2020年第67回応用物理学会春季学術講演会

講演情報

一般セッション(口頭講演)

合同セッションN「インフォマティクス応用」 » 23.1 合同セッションN「インフォマティクス応用」

[15a-A205-1~10] 23.1 合同セッションN「インフォマティクス応用」

2020年3月15日(日) 09:30 〜 12:15 A205 (6-205)

桂 ゆかり(東大)、知京 豊裕(物材機構)

10:30 〜 10:45

[15a-A205-5] SuperMat: Corpus for Extraction of Superconductor Materials Data

Luca Foppiano1、Sae Dieb1、Akira Suzuki1、Kensei Terashima2、Pedro Baptista de Castro2、Iwasaki Suguru2、Yoshihiko Takano2、Masashi Ishii1 (1.Material Database Group, MaDIS, NIMS、2.Nano Frontier Superconducting Materials Group, NIMS)
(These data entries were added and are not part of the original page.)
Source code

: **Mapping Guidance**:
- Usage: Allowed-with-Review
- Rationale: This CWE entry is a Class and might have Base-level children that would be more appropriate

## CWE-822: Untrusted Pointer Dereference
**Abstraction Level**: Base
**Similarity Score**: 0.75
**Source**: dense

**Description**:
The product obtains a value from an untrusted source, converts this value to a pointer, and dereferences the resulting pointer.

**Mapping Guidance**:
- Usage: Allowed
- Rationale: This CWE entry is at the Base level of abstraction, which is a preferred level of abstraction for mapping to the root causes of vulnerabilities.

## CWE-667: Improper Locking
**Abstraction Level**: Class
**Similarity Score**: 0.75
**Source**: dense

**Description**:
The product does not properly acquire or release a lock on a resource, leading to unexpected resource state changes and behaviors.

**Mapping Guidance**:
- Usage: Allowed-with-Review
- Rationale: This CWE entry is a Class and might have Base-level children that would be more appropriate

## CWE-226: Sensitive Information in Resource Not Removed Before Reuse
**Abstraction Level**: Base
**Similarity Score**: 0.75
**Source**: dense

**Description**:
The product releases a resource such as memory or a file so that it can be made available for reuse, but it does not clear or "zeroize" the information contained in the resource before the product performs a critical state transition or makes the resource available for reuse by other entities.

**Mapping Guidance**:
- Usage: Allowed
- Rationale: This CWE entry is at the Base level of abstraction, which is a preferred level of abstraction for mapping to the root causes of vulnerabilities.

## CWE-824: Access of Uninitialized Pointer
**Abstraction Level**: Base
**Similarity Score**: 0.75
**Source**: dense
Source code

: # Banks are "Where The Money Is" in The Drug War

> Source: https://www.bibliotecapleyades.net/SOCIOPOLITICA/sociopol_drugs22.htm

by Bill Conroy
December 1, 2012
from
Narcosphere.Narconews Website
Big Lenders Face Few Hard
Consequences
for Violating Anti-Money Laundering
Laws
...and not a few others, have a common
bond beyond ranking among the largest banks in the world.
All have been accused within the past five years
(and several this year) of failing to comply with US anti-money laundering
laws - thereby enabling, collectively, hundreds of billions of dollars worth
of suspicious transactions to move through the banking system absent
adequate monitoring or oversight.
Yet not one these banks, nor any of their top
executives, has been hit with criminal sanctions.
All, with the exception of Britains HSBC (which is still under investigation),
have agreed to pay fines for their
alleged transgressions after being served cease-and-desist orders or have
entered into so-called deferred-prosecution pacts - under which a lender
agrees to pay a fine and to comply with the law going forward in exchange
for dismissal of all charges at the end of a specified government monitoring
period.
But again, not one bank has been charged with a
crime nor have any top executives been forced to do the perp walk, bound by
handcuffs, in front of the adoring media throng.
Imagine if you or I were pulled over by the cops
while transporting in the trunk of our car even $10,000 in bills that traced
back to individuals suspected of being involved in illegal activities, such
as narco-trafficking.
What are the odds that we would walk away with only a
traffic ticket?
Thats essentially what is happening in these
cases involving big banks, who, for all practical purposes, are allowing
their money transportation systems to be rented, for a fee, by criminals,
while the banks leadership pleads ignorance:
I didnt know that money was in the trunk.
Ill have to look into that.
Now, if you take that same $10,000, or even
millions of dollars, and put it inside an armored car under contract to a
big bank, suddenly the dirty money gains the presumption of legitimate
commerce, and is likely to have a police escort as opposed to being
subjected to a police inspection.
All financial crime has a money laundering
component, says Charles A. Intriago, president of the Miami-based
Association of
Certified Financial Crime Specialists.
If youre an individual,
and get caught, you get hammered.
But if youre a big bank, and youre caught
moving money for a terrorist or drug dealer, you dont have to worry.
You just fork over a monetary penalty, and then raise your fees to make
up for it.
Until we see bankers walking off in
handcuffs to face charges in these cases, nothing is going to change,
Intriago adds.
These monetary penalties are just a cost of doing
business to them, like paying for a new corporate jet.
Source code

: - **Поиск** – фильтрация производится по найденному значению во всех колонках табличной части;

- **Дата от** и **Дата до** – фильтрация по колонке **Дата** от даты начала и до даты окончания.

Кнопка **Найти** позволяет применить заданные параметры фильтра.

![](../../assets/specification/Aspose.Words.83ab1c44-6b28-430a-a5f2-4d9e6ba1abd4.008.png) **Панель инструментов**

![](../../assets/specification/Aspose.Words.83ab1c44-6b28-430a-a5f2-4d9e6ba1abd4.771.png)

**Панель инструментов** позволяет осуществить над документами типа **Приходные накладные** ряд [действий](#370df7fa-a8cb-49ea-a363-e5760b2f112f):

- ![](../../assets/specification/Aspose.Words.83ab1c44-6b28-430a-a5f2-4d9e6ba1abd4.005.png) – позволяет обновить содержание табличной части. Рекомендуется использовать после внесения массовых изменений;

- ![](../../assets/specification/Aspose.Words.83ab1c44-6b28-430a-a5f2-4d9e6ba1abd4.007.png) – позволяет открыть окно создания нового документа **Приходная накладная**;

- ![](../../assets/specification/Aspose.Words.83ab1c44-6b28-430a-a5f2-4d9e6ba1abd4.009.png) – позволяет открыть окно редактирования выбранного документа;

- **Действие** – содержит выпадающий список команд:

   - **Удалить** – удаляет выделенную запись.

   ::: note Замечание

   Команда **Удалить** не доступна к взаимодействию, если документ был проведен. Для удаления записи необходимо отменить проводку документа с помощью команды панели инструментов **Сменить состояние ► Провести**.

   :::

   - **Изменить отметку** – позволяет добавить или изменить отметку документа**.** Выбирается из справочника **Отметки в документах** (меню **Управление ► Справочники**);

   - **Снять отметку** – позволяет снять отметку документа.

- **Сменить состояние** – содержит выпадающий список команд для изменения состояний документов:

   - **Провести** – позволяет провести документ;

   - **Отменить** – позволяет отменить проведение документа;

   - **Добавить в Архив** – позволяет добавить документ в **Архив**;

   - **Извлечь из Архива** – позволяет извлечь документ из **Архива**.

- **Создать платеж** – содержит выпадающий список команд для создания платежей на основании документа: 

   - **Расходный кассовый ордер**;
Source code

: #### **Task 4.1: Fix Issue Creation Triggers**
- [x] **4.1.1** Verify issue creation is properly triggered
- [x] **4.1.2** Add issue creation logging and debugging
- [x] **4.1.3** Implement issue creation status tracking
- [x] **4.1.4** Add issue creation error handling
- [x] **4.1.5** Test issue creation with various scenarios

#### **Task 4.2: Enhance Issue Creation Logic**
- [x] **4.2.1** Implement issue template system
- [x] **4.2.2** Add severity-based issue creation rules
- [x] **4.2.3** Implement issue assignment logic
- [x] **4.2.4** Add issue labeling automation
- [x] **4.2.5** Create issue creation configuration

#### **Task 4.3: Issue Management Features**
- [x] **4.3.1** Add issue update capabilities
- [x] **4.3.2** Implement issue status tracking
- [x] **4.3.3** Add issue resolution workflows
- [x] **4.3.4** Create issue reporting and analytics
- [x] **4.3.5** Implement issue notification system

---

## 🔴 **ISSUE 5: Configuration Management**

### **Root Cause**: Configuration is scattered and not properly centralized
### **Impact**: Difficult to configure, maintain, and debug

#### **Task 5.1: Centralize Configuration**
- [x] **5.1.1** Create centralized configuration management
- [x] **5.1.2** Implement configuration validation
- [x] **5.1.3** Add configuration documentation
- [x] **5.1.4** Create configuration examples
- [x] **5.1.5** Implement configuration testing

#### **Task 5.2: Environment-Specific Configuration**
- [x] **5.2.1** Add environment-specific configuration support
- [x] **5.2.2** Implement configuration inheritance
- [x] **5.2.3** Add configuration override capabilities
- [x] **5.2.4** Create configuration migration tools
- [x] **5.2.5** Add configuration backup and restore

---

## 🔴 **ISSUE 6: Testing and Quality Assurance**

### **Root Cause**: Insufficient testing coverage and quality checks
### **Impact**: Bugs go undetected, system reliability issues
キーワード:superconductors, corpus construction, text mining

The automatic collection of material information from research papers using Machine Learning (ML) and Natural Language Processing (NLP) is a milestone to establish a sustainable approach for creating or enriching domain-specific databases.
In the field of superconductors materials, the manual data collection used to populate SuperCon cannot cope with the massive fresh information from the increasing number of articles published every year. For this reason, an inter-disciplinary project is currently ongoing, which aims to develop a system to extract superconductors materials and related properties from scientific literature automatically (Foppiano et all, 2019).
Unfortunately, in this unexplored terrain, there is no record of previous attempts in the scientific literature, nor existing datasets in the public domain. In this submission, we present our work and the methodology used for creating a superconductor material dataset: SuperMat, in collaboration with the Nano Frontier Superconducting Material Group.
Currently, we have annotated and validated 60 papers, with entities and relationship information (links). This corpus is designed for training sequence labelling statistical models and can be utilised for developing domain-specific systems for entity extraction, entity-relationship and clustering.